**Task to complete:** Check each line of the listing for the string "модельная". Copy those where it appears.

**Records to process:**

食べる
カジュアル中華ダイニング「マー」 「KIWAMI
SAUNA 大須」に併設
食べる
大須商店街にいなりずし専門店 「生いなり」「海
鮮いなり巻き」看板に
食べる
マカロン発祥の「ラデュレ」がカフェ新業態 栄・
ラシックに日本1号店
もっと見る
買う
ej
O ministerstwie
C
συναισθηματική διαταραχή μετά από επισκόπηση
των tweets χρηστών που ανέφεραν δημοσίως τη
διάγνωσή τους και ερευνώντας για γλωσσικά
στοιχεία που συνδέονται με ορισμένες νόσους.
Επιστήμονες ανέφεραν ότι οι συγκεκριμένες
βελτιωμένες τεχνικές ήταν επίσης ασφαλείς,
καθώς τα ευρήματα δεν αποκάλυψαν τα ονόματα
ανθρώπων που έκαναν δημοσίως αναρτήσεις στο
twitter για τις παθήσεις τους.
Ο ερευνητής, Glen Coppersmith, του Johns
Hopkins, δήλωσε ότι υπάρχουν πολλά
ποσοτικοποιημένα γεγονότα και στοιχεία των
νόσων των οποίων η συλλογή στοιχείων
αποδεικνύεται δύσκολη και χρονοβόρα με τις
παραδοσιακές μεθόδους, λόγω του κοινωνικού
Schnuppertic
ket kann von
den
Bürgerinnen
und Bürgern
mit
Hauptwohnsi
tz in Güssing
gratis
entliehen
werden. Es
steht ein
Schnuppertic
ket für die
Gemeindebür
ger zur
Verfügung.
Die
---
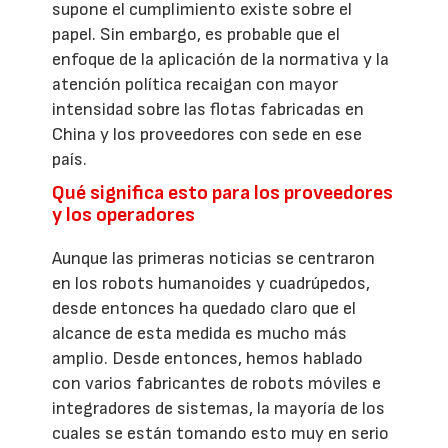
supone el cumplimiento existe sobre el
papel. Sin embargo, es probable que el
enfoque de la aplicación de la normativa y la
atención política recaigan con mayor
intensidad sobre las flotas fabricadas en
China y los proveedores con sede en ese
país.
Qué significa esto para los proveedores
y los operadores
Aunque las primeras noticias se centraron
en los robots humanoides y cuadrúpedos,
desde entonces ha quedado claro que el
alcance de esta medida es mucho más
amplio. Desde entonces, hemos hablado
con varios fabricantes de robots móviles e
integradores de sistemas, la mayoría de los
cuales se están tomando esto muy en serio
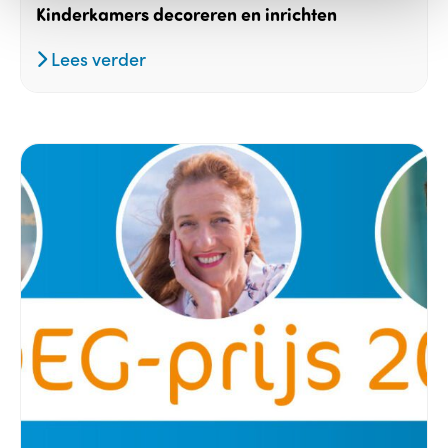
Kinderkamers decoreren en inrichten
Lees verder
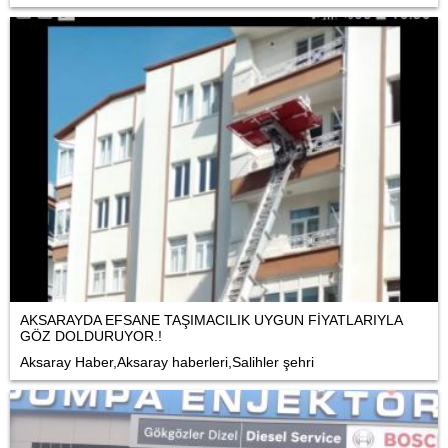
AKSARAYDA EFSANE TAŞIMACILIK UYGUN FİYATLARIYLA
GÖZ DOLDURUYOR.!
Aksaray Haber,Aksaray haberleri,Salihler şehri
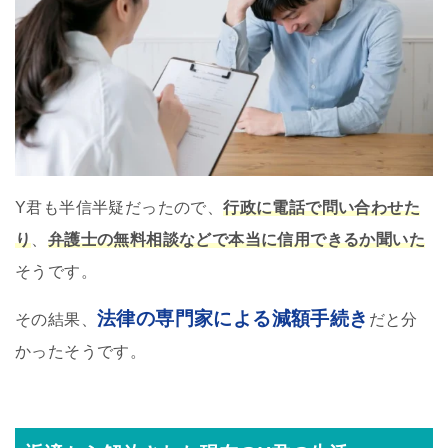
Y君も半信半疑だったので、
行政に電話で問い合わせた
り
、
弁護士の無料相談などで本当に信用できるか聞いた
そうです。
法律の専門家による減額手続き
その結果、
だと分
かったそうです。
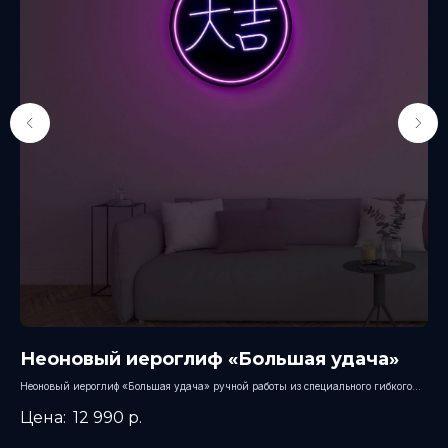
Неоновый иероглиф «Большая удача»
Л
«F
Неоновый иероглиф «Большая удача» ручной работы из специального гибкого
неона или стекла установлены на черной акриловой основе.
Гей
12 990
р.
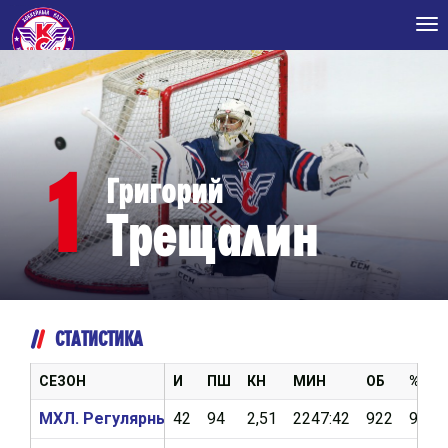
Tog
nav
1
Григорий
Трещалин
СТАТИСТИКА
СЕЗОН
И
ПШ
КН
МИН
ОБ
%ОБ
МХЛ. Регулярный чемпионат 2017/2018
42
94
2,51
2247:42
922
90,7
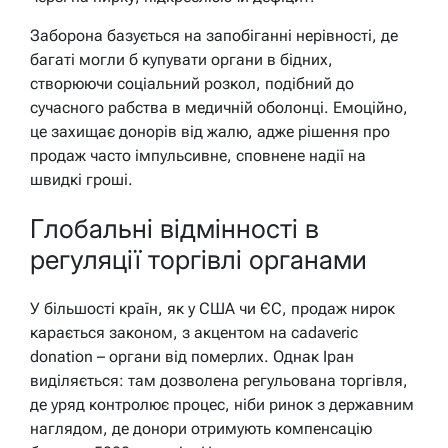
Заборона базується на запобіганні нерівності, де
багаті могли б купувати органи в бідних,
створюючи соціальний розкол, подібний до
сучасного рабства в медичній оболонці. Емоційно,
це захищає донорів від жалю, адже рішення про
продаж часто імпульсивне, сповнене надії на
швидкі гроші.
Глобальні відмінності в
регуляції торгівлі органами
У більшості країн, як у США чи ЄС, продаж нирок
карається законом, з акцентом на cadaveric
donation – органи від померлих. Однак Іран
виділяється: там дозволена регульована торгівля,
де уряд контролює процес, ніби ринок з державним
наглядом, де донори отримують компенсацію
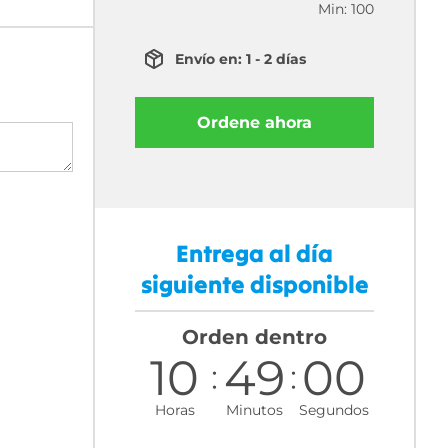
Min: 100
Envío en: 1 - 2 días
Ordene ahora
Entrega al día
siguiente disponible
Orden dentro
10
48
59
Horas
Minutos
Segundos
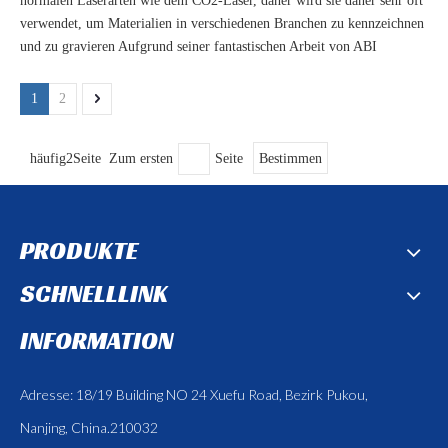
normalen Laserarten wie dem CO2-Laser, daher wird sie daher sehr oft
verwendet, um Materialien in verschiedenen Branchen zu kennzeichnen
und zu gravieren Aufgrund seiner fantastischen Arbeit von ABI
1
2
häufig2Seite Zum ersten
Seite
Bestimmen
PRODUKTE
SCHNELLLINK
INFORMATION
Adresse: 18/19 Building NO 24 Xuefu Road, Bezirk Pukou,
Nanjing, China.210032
--
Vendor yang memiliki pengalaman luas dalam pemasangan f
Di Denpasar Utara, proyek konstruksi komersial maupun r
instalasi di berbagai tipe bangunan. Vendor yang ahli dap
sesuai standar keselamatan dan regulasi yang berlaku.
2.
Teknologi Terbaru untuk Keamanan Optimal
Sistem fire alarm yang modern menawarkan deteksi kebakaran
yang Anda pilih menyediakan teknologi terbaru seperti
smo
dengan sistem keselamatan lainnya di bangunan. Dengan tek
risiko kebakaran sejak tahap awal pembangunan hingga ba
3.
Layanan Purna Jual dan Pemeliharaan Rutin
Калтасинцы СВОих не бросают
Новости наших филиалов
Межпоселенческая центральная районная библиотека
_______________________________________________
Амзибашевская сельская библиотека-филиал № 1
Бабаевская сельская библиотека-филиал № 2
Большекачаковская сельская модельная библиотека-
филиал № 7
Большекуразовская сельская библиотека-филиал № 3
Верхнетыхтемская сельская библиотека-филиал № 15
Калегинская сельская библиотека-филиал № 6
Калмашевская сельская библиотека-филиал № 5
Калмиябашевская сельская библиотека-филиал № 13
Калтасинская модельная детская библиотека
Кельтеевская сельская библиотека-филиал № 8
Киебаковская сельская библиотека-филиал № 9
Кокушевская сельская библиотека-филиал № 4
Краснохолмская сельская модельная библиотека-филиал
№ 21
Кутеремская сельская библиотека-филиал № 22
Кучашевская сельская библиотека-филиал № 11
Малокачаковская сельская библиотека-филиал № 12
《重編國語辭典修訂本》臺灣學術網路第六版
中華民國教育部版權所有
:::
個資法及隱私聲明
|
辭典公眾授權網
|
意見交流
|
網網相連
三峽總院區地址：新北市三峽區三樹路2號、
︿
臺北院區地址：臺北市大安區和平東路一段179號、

**Result of this exercise:**
Большекачаковская сельская модельная библиотека-
Калтасинская модельная детская библиотека
Краснохолмская сельская модельная библиотека-филиал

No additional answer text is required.